TEXTO DE ANÁLISIS =

Desde mi punto de vista los mayores déficit de la ley tienen que ver con el adecuado desarrollo de los capítulos dedicados a la prevención y sensibilización. Es decir, continúa siendo urgente y necesario invertir más y mejores recursos en los instrumentos educativos y socializadores con el objetivo de eliminar los comportamientos sexistas que en gran medida siguen dominando las relaciones entre hombres y mujeres.
Continúa faltando una adecuada formación y sensibilización de los operadores jurídicos y, en general, del personal de distintos ámbitos que acaba teniendo implicación en la materia. A muchos sorprendería, por ejemplo, detectar la ausencia del “género” como materia formativa en los planes de estudio que en muchas Universidades encontramos en titulaciones como Derecho, Medicina o Ciencias de la Educación.
Igualmente, continúa siendo deficiente la formación que en igualdad de mujeres y hombres detectamos en los distintos niveles educativos, normalmente diluida en la perversa “transversalidad” y fruto en el mejor de los casos del voluntarismo de docentes que, pese a la ausencia de compromiso auténtico de las autoridades educativos, se implican en la necesaria transformación de las mentalidades de su alumnado. A todo ello habría que sumar la excesiva permisividad con unos medios de comunicación que son los principales aliados en mantener estereotipos y en dar alas a un orden social, político, cultural e incluso económico que sigue amparando en gran medida al depredador patriarcal.

Extractos de datos
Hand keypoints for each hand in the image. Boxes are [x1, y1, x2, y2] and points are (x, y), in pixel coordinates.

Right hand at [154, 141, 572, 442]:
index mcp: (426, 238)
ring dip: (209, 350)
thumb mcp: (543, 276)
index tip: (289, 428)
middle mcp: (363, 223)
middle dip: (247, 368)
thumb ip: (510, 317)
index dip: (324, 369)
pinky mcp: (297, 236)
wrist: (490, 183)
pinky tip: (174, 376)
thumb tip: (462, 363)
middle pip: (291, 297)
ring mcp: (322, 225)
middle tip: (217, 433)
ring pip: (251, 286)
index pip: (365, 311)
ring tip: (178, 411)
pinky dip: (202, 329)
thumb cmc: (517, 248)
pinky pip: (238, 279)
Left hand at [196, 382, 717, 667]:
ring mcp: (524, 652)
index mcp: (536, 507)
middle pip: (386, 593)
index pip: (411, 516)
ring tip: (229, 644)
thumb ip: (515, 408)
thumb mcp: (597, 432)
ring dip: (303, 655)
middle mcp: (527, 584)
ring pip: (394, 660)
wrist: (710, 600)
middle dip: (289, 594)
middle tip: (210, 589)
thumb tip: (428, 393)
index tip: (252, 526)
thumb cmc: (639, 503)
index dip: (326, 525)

...

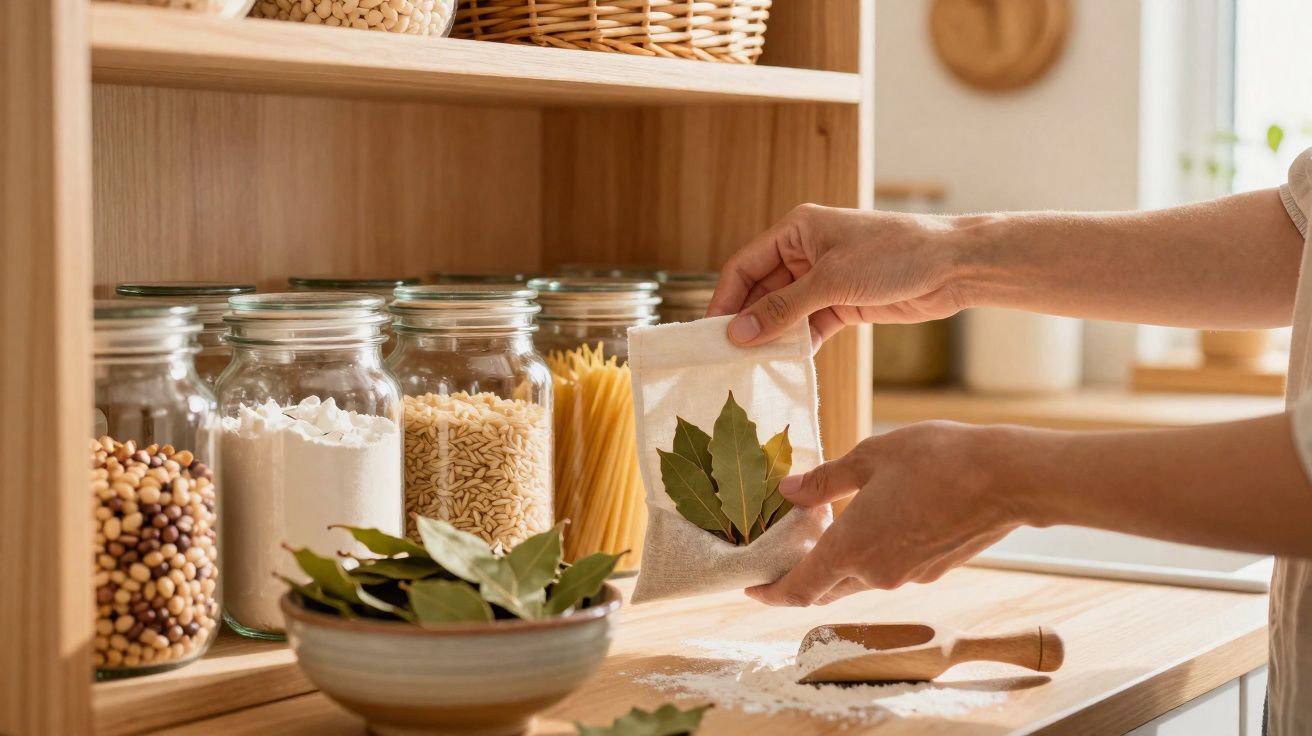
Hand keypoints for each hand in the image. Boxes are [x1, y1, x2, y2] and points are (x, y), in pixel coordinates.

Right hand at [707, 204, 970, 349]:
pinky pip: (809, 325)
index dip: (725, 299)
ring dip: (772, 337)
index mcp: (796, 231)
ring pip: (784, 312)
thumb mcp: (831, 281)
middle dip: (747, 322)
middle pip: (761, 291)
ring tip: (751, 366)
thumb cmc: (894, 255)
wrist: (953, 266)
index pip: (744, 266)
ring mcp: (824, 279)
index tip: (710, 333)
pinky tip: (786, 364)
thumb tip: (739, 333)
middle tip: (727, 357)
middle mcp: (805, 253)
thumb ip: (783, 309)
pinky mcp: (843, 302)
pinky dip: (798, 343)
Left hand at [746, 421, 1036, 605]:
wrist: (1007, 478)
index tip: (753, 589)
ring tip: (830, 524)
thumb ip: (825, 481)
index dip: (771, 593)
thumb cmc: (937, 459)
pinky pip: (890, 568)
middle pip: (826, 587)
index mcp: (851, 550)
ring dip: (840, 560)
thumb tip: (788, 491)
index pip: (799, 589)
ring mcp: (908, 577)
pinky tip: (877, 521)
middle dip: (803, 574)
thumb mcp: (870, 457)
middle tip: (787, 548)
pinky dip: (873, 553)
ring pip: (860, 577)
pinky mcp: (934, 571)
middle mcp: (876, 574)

* * *

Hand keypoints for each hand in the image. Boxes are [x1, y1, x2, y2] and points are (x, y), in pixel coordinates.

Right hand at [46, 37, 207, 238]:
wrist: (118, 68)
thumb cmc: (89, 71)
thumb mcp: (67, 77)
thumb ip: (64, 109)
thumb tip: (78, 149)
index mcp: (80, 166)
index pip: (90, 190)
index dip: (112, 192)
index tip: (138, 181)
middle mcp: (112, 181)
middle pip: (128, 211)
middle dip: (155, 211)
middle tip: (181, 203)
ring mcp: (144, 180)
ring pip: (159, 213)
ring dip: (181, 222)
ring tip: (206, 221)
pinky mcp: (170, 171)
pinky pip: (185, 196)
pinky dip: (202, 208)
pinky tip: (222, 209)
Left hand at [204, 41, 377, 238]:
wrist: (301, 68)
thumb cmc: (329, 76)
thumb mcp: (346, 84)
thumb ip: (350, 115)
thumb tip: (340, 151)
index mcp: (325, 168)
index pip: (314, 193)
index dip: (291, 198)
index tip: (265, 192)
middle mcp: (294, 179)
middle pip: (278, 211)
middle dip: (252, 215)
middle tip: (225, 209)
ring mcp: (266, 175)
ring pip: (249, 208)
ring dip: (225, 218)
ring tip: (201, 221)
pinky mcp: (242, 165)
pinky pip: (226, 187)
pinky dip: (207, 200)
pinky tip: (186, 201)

TAREA PROPUESTA = Prosiga el texto sobre las carencias de la ley en prevención y sensibilización a partir de su última frase. El listado constituye un material independiente del texto.

RESULTADO DEL EJERCICIO =
Porque, como bien lo subrayó además el legislador hace diez años, el origen de la violencia de género se halla en unas relaciones de poder que sustentan unas determinadas estructuras culturales. Por lo tanto, habrá que actuar sobre dichas estructuras si pretendemos acabar con la violencia y no solo poner tiritas en las heridas. Un objetivo que pasa necesariamente por incidir en las entrañas del poder -de ahí la necesidad de revolucionar paritariamente las democracias– y de revisar la construcción de unas subjetividades masculinas criadas en la “pedagogía del privilegio” (John Stuart Mill) y acostumbradas a asumir como natural el triángulo virilidad-autoridad-violencia. De ahí también, por tanto, que la ley de 2004 haya de analizarse siempre complementada con la que se aprobaría tres años después: la LO 3/2007, de 22 de marzo, para la igualdad efectiva de mujeres y hombres.
Mientras que no actuemos políticamente sobre ese doble eje, al tiempo que apostamos de una vez por todas por una educación comprometida con la igualdad, la violencia de género seguirá sumando víctimas. O lo que es lo mismo, mientras que el objetivo no sea el reconocimiento de las mujeres como sujetos empoderados y con plena capacidad para el ejercicio de sus derechos, continuaremos prorrogando el espejismo de igualdad que a muchas mujeres ciega y que a tantos hombres tranquiliza en cuanto que pueden mantener, aunque sea de manera más sutil y hasta perversa, los privilegios que históricamente han detentado. Una reflexión que deberíamos plantearnos en un 25N en el que más que pancartas deberíamos demandar recursos y en el que en lugar de manifiestos repetidos deberíamos reclamar un compromiso efectivo contra la violencia, es decir, a favor de la igualdad.